Uranium deposit found near Nunavik park
But provincial government won’t likely open area for development
Some Nunavimmiut would prefer to get the scads of jobs, royalty payments and other mining benefits, rather than low-key ecotourism in a provincial park.
But Kangiqsualujjuaq, the community nearest the site of Nunavik’s second proposed provincial park, probably won’t have that choice, because mining isn’t allowed in lands that have been reserved for parks.
Kangiqsualujjuaq is eyeing some of the territory set aside for the future Kuururjuaq Park.
That’s because Uranor, a uranium exploration company, has found encouraging indications of uranium east of the community, near the Koroc River, just outside the limits of a proposed park — and there are also indications that more uranium lies within the park’s boundaries.
Occasionally, Quebec has “un-reserved” land set aside for parks. But Daniel Epoo, the president of the Nunavik Mineral Exploration Fund, told delegates at Makivik Corporation’s recent annual general meeting in Kangirsuk that he doesn’t think the government will budge in this case, no matter what the mineral potential of the park lands may be.
Kuururjuaq boasts spectacular scenery near the Koroc River and the Torngat mountains, including Mount d’Iberville and the slightly smaller Nuuvugilaa, a natural, 1,466-metre high tower of rock.
Uranor has $400,000 invested in its exploration permits around the river, and after making what company president Serge Genest calls a “potentially interesting” find last summer, the company plans to spend $2.5 million to evaluate the find.

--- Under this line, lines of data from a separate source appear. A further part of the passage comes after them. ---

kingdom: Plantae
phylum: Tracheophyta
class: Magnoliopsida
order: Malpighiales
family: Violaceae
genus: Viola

“What we found allowed us to rate this as a priority project this year,” Genest said. “What I told the municipal council and the landholding corporation of Kangiqsualujjuaq is that I’d like to give them a mine, but that we’re still far away from that.”
Other areas of Nunavik also appear to be rich in uranium ore, just as the demand, and price, for uranium grows.
A second mining exploration company, Waseco, is exploring the Dieter Lake uranium deposit and other properties, about 140 to 280 southeast of Kuujjuaq. The Dieter Lake deposit covers about 8,000 hectares and is thought to have resources of up to 110 million pounds of uranium, sometimes accompanied by copper, gold, silver, lead and zinc.
Some of these properties were explored in the 1980s, but mining companies ended their activities when uranium prices dropped. This month, a pound of uranium has been selling at about $40 U.S., four times higher than a decade ago.
After 20 years of those depressed market conditions, the market for uranium is now booming. Nuclear energy is seen as a cleaner alternative to diesel or coal produced energy — and nuclear energy needs uranium.
Many of today’s supply sources of uranium will have been exhausted or in decline between 2015 and 2030. So industry analysts say the push is on to find new resources to meet a growing demand for nuclear energy.
However, uranium mining can be a mixed blessing: it provides money and jobs, but in the past it also has been associated with many negative impacts to human health.
According to the International Physicians for the Prevention of Nuclear War, uranium mining has been responsible for the largest collective exposure of workers to radiation.
Uranium mine workers are principally exposed to ionising radiation from radioactive uranium and the radium and radon gases emitted from the ore. This type of radiation releases high-energy particles that damage cells and their genetic structure, producing mutations, damaging the immune system and causing cancers.
Because it can take more than 20 or more years for cancer produced by low levels of ionising radiation to show up, it is not easy to trace the cause.
Radioactive pollution severely affected the Navajo of the southwestern U.S. where some Navajo miners were exposed to high levels of radioactivity in mines and mills. Of the 150 Navajo who worked at a uranium mine in New Mexico until 1970, 133 died of lung cancer or various forms of fibrosis by 1980. Radioctive tailings continue to present problems on the Navajo land.
The Uranium Information Centre says Canadian radiation safety regulations are among the most comprehensive and stringent in the world; radiation doses at Canadian uranium mines are well within regulatory limits; and uranium mining companies have generally taken active steps to reduce radiation doses wherever and whenever they can.